Almost 4 years ago, I was sitting at home, enjoying the quiet of my empty house while my husband was out with our young son. The phone rang unexpectedly, rang and rang and rang until the voice mail picked up. On a normal day, I’m not one to jump up and answer the phone so this evening of quiet stillness was no exception. Not one minute later, my cell phone rang and rang. When I didn’t answer, the home phone started ringing again and I knew it was something important.
“Dad’s dead,” my youngest brother, Tyler said when I answered.
While my dad had over the past several years had 2 open heart surgeries, he was doing well in his mid-60s. In my mind, it just wasn’t possible he was dead.
But he was. And Tyler went on to tell me that Dad had shot himself in his home office earlier that day, and been found by our dear sister and her husband who’d snooped around his house, looking through windows when no one answered the door.
This was the major event almost 4 years ago that started my life of surviving.
In the days before his suicide, we learned Dad had called all of his children and stepchildren. Everyone except me.
While Dad and I had been close in my tweens and early teens, his secret binge drinking and remarriage changed our relationship for the worse. We went from having regular weekend and holiday visits with him and long evening phone calls after school to not even being welcome in his home. He had a “new” family with his new wife and we were rarely invited along. Then began the long phone calls of drunken lectures, being blamed for all that had gone wrong and criticized for all my choices. He was so disappointed with me. Unable to cope with these dramatic changes, I spent years in therapy and ultimately chose to sever communication with my father.
During the years of silence, my siblings let me know Dad was sober so I contacted him again. He was surprisingly receptive and even apologized for the effects of his drinking on me. For awhile it was great again. We spent time together, went out to lunch, I was back in his life. But it didn’t last long. He started to withdraw and when asked why, he suggested if I just had a good relationship with his wife, then everything would be better. Yet after repeated efforts to mend my relationship with his wife, it was clear she had no interest. But I kept trying because I loved my dad and wanted him in my life.
Our relationship continued to deteriorate and when I breached the subject, he blamed me. It was all my fault, he would say, because I didn’t try hard enough to have a relationship with his wife.
Only once did he ever actually take responsibility for his own actions, in an email I wished I’d saved, because I felt so relieved to know he really didn’t think it was all my fault after all.
After years of taking the blame and bending over backward to make up with my stepmother, something had to give. Trembling with fear, I told Dad I didn’t want to be blamed anymore, I was done trying to mend things with his wife, but I wanted him in my life, I would always love him, and he was always welcome in my home.

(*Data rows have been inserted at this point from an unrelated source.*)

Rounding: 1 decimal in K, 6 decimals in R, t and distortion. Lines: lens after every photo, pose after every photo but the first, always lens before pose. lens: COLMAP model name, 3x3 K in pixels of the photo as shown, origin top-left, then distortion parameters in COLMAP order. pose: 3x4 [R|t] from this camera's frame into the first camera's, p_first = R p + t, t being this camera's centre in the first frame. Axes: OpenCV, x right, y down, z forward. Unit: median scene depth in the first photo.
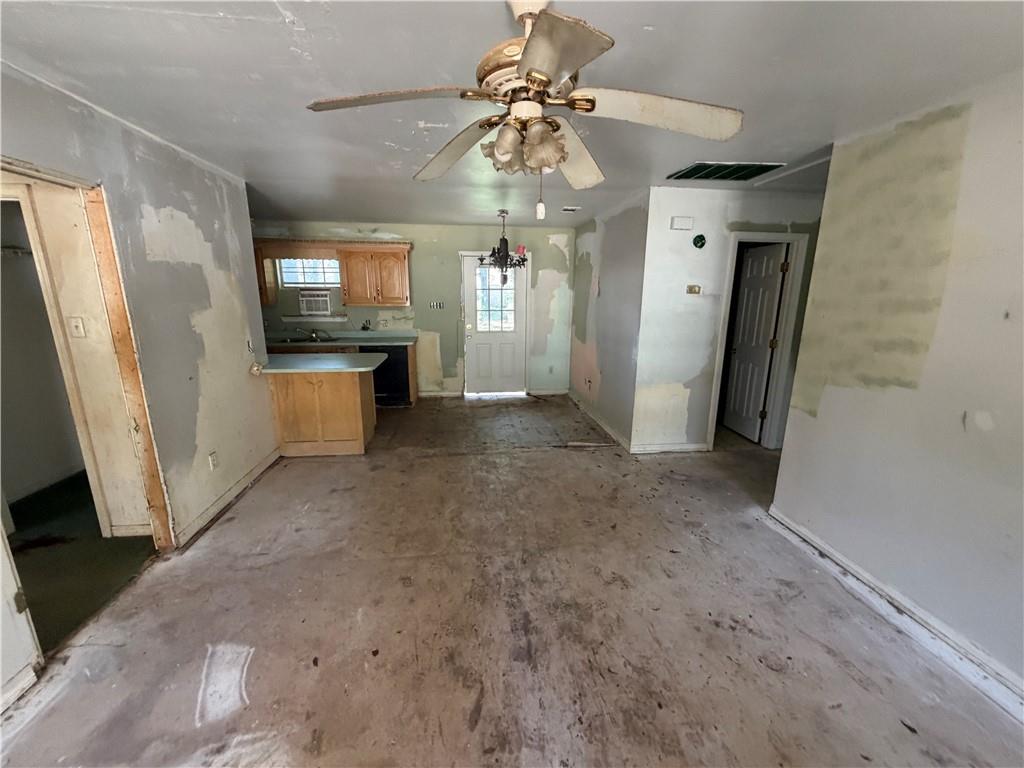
lens RADIAL K [[409.0, 0, 507.3], [0, 409.0, 385.3], [0, 0, 1]] dist [-0.000600, -0.000080]
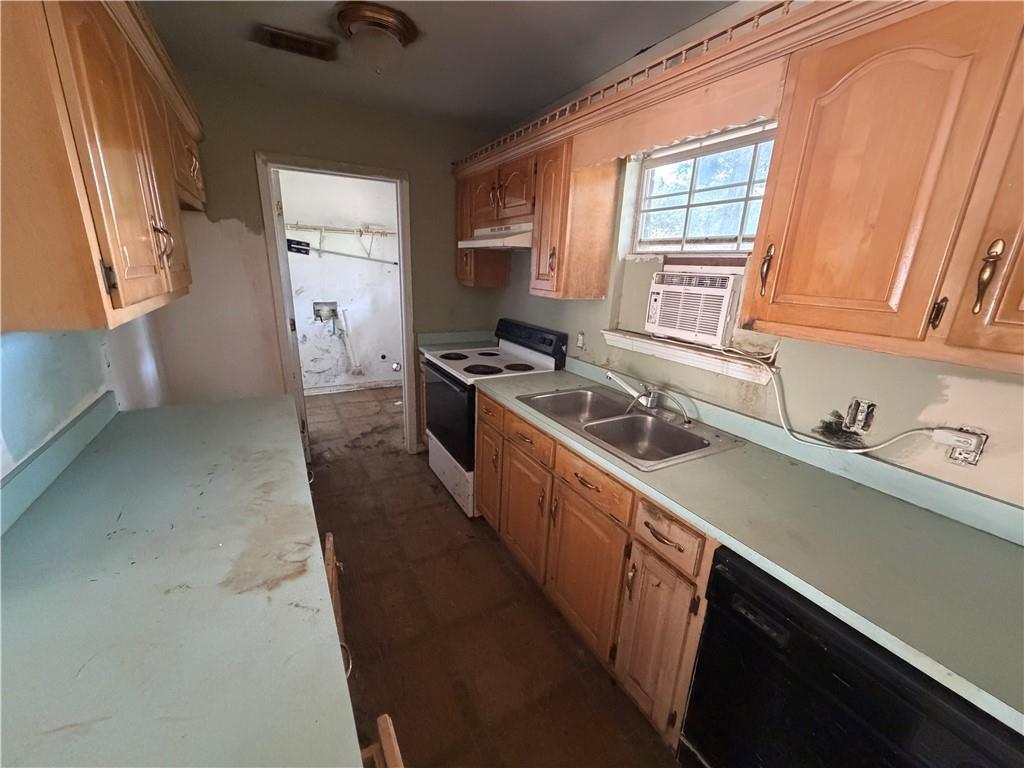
lens RADIAL K [[409.0, 0, 507.3], [0, 409.0, 385.3], [0, 0, 1]] dist [-0.000600, -0.000080]
pose [[0.382961, 0.269813, -0.883483, -0.230329], [-0.240364, 0.952555, 0.186718, -0.167418], [0.891945, 0.140852, 0.429645, 0.753029]]
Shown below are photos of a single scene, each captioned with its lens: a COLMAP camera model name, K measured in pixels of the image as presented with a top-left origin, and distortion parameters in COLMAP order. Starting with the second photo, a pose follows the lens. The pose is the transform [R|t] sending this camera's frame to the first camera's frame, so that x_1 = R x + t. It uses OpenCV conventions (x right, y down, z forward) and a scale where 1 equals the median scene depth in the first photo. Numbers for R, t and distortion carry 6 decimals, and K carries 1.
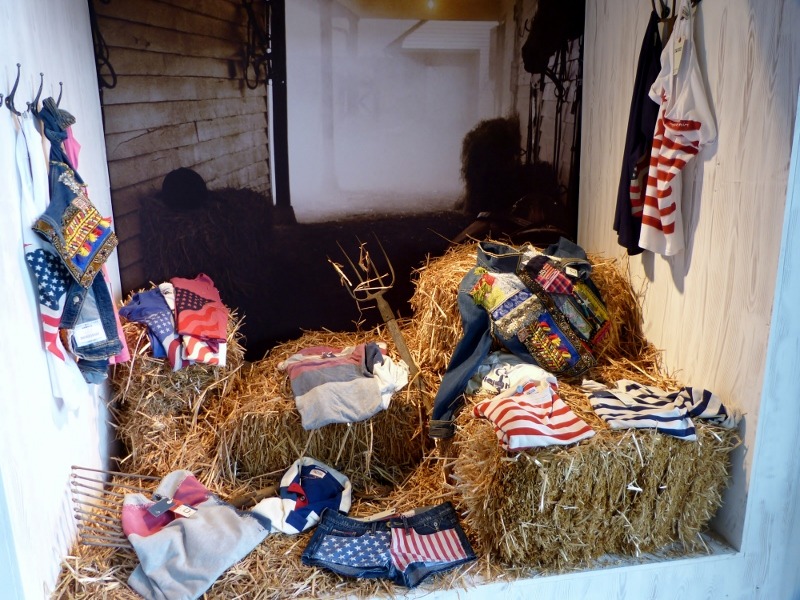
lens RADIAL K [[601.0, 0, 395.9], [0, 601.0, 302.8], [0, 0, 1]] dist [-0.024353, 0.001766]
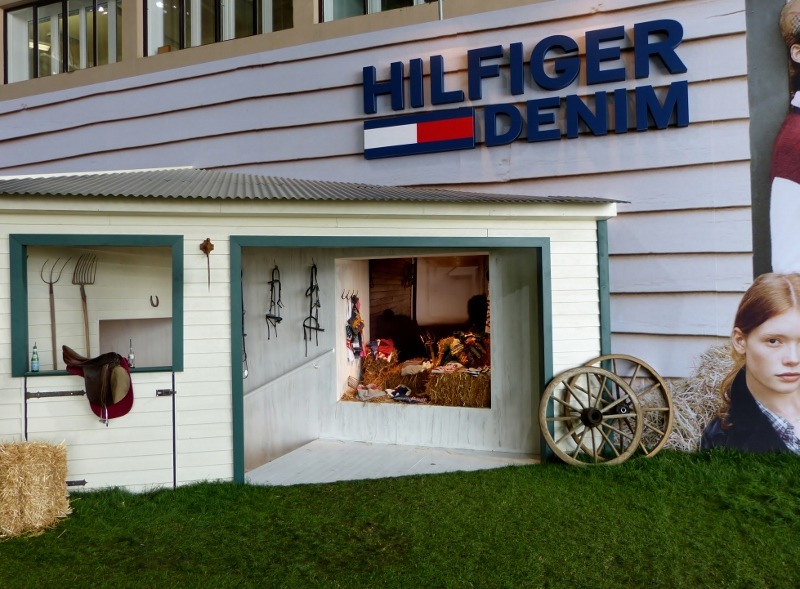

I didn’t expect to hear from or see him again, and that is pretty much how it went. I had 2 very short phone conversations with him in the 6 months before he died, he never called me again and I never saw him alive again.
After getting over the shock, I’ll be honest and say Dad’s dying has been a relief. No more manipulation. No more criticism. No more heartbreak. I’m sorry to say that our relationship had come to that. It’s certainly not what I wanted.
Since his death, we’ve learned some things… Dad’s wife had been extremely possessive and very jealous of ANY time he spent with us. She had made his life VERY unpleasant when he went against her wishes and saw us. (Maybe all those years not seeing us were breaking his heart too)… Dad’s wife was having an affair and he was initiating divorce but he didn’t really want it… And he had started drinking again… All these things have helped me understand some of my father’s despair.
I’m sharing this because this is something that happened to me. I’m tired of being ashamed about it and my creativity has dwindled while trying to hide my shame. I am not the only one in the world affected by suicide of a parent. It wasn’t my decision or my behavior that caused it. And so there is nothing to be ashamed of.
I’ve wondered how to sum this up. I think what I’d like to say is that I had a lifetime of heartbreak being my father’s daughter. And his suicide was the last break. Using my father’s own frequent words to me, I’ll say I am disappointed in him… I’m just really disappointed.
In spite of this, he will always hold a special place in my heart. I loved him and I wanted him to be happy.